A Breath of Snow and Ashes - Diana Gabaldon [308]
“I think—” He stopped himself, correcting. “No, I don’t think. I know. I want—” His air ran out in a wheeze, annoying him; the last thing he wanted was to sound in any way doubtful about what he was saying. He took a huge breath, and the next words shot out as though fired from a pistol. “I mean to be a minister.”
Well, then. He’d said it out loud. He glanced upward, involuntarily, but sure enough, the sky hadn’t fallen. It was hazed and riffled with mare’s tails, but the blue calm of it showed through and the ghost of an early moon floated just above the mountain’s shoulder.
Jamie glanced thoughtfully at him, but didn’t seem shocked or taken aback. That was some small comfort, he supposed.
“A minister. A preacher, d’ye mean?”
“Well . . . aye. That, too.”
The admission disconcerted him. He supposed he would have to preach, though the mere notion of it was terrifying.
“That, too?” Fraser repeated, looking at him sideways.
“Aye. I mean—a minister does preach, of course.” Of course. What about?
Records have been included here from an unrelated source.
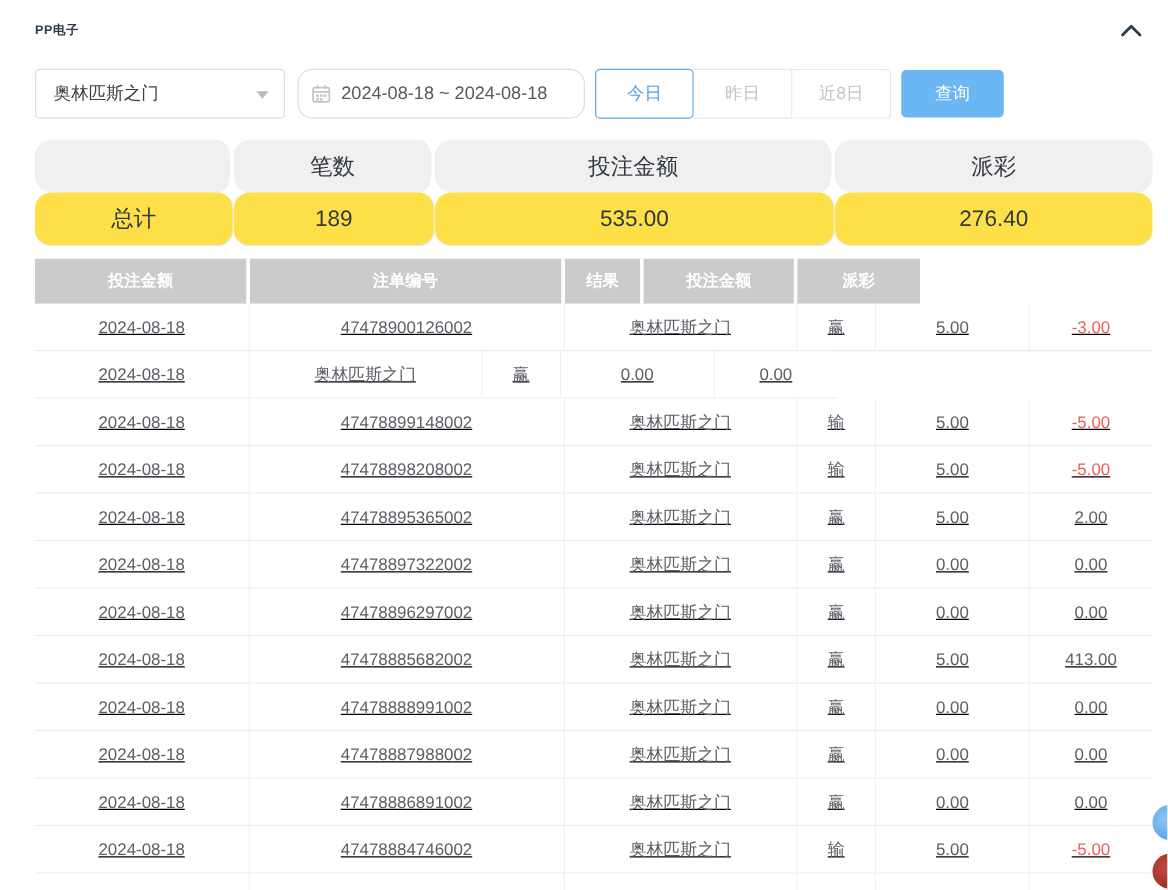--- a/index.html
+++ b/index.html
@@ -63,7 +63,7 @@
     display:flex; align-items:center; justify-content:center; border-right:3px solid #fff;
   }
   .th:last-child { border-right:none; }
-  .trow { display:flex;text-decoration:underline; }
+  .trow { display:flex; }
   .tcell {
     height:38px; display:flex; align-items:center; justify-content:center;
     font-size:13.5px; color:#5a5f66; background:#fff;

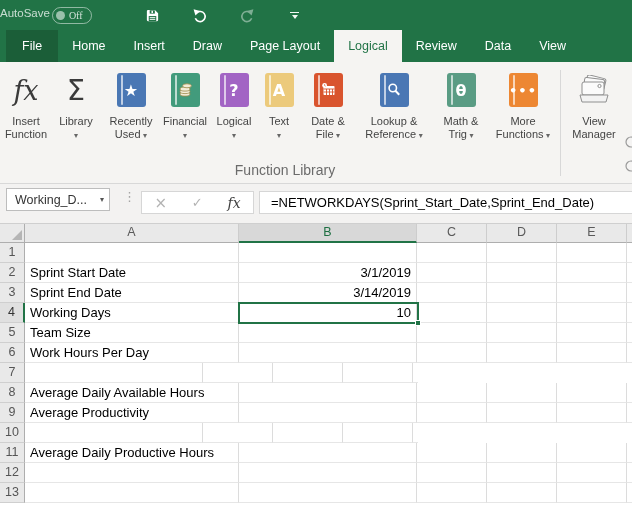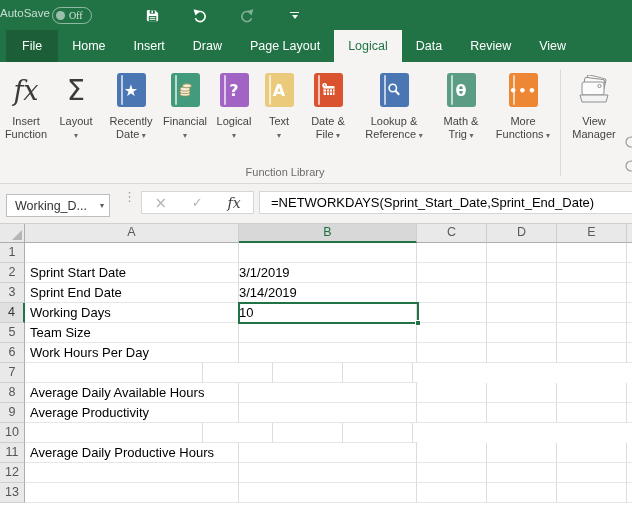--- a/index.html
+++ b/index.html
@@ -158,8 +158,8 @@
     <span class="tab">Draw</span>
     <span class="tab">Page Layout</span>
     <span class="tab active">Logical</span>
+    <span class="tab">Review</span>
     <span class="tab">Data</span>
-    <span class="tab">Review</span>
     <span class="tab">View</span>
   </div>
How? “But that’s not—I mean, that’s not the main thing. Not why I—I have to do it.” He was getting flustered, trying to explain clearly something that he could not even explain properly to himself.
He sighed, and rubbed a hand over his face.
“Aye, look. Ye recall Grannie Wilson’s funeral, of course. And the McCallums?”
Jamie merely nodded, but Roger thought perhaps a flicker of understanding showed in his eyes.
“I’ve done . . . a few things. A bit like that, when it was needed. And—” He twitched a hand, unsure even how to begin describing things like his meeting with Hermon Husband on the banks of the Alamance, or the conversations had with his dead father, late at night.
He sighed again, made to toss a pebble into the water, and stopped himself, just in time, when he saw Jamie’s hand tense round his fishing pole. He coughed, feeling the familiar choke and rasp in his throat, and closed his hand around the pebble.
“The preaching, aye, I suppose I’ll manage. But it’s the other things—oh, God, this sounds insane, and I do believe I may be. But it’s the burying and the christening and the—the—maybe just being able to help, even if it’s only by listening and praying.”
“Ye want to take care of them,” Jamie said softly, and it wasn’t a question, but rather an acceptance.
Roger laughed a little, unhappily, and closed his eyes against the sparkle of the sun off the water.
“I don’t want to do it,” he said. “It’s the last thing I thought of, and me growing up in a minister’s house. I mean, I ken what it’s like. But someone has to do it, and I am thinking it’s me.”
Neither of them spoke for a bit. Roger opened his eyes and watched the water. Algae coated the rocks, wavering in the current like locks of mermaid’s hair. Fraser stirred a little, drawing back his rod.
“Do Presbyterians believe in the sacraments, would ye say?”
“Yes,” Roger said, surprised. “Of course we do. Have ye never—” Well, no. He supposed in fact Fraser never had spoken to anyone not a Catholic, regarding such matters. “We do,” he repeated. He dipped a hand gently in the water, and wiped it across his brow, so the coolness ran down his face and down his neck inside his shirt.
“It’s Holy Orders I mean, ken?” The drowned fly swam through the water, a tiny speck of red. “Will ye not need to be ordained?”
“Oh, I see. Aye, I would. There’s a Presbyterian academy in Mecklenburg County. I’ll go there and speak with them about it. Though I’m thinking it willna take such a time; I’ve the Greek and Latin already, and for what it’s worth”—he smiled, despite himself—“I’ve a degree from Oxford University. Believe it or not, I was once thought an educated man.”
Jamie’s mouth twitched at the corner as he drew back his arm and snapped his wrist. The line sailed out, a lazy curve, and the fly settled. Roger blinked; sure enough—the surface of the pool was beginning to pucker and shiver, tiny ripples spreading out from the rising hatch of mayflies and damselflies.
“Have ye spoken to your wife about it?